At my last job there was a young female programmer who apparently consistently thought I was someone else, my boss, a vice president who wasn't at our NYC location often. Now I was in meetings and gatherings with Amy often, but it seems she always thought I was Rob. There was a fair age difference (myself older) and no physical similarities. My claim of course was that I was better looking, but that's subjective.

Finally, one day Amy walked by my office, saw me in it, checked out my nameplate, and registered a solid look of confusion. I had to ask.

"You mean you've thought all this time I was Rob?'
"Yes."

Amy probably didn't have prosopagnosia. Or did she?

One of Ms. Lyall's colleagues at the NYT . Dan Barry, tweeted that after reading Sarah's piece he now understood why she never said hello to him, despite not sitting very far from each other. Sarah responded that she always knew who he was if was he was at his desk and she could see his nameplate.

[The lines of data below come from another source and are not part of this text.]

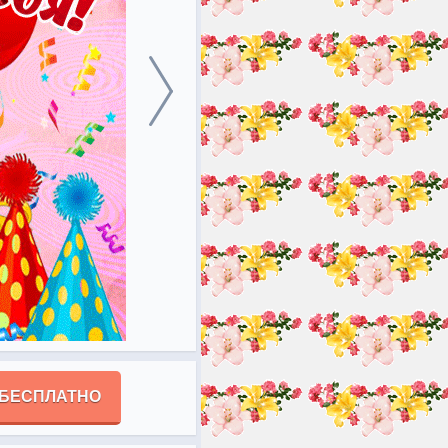
 БЕСПЛАТНО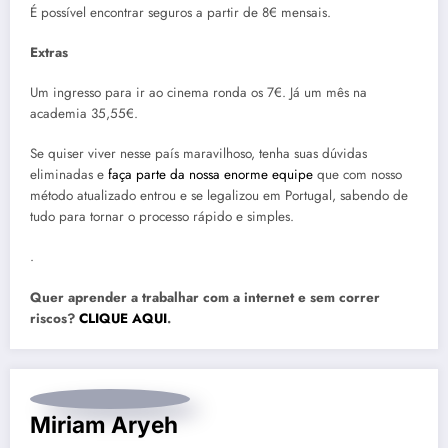
É possível encontrar seguros a partir de 8€ mensais.
Extras
Um ingresso para ir ao cinema ronda os 7€. Já um mês na
academia 35,55€.
Se quiser viver nesse país maravilhoso, tenha suas dúvidas
eliminadas e
faça parte da n
ossa enorme equipe
que com nosso
método atualizado entrou e se legalizou em Portugal, sabendo de
tudo para tornar o processo rápido e simples.
.
Quer aprender a trabalhar com a internet e sem correr
riscos?
CLIQUE AQUI
.
Miriam Aryeh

On what I thought might be the odd chance that my daughter, a Speech Language Hearing Science professor at Hofstra University might have heard of face blindness, I stumbled with the pronunciation of prospopagnosia and asked her if she ever heard of it.

Dad, we were just discussing that in class last week. I've written about it. She shared her paper that included mention of it.

"It is a right hemisphere condition due to stimuli damage to the central nervous system--no peripheral damage to eyes or optic nerve.

"Prosopagnosia: deficit specific to ability to recognize faces--eyes are working but brain is having trouble because visual association cortex in occipital lobe is damaged for processing and interpreting visual information from eyes to face. Only faces; can recognize other objects. Can possibly recognize others by voice, smell, etc."

She even further told me that the Greek girl in her graduate class knew the Greek words that were behind the origin of prosopagnosia: Greek word for face, with word for non-knowledge. Simple, right?

My daughter Susan further explained that the study of the right hemisphere of the brain was not taken up in earnest until the midpoint of the 20th-century. She loves anything to do with the brain, and is currently coming down the stretch for her Ph.D. by studying clues for identifying early-stage Alzheimer's Disease, AD.

Her current study has included subjects of Medicare age (my wife and I included) who are not yet showing any signs of AD, and of course those who are. My wife and I and other subjects have been tested in her lab with an EEG hairnet while responding to visual cues from a computer and pressing Yes or No buttons.

My reward for being a medical subject was a $50 gift card to Home Depot. My most recent lumber purchases were thus finished by helping science.

Ms. Lyall doesn't seem in any imminent danger due to her facial recognition deficiency, and might even benefit from it. I have never met Ms. Lyall. But she probably doesn't know that.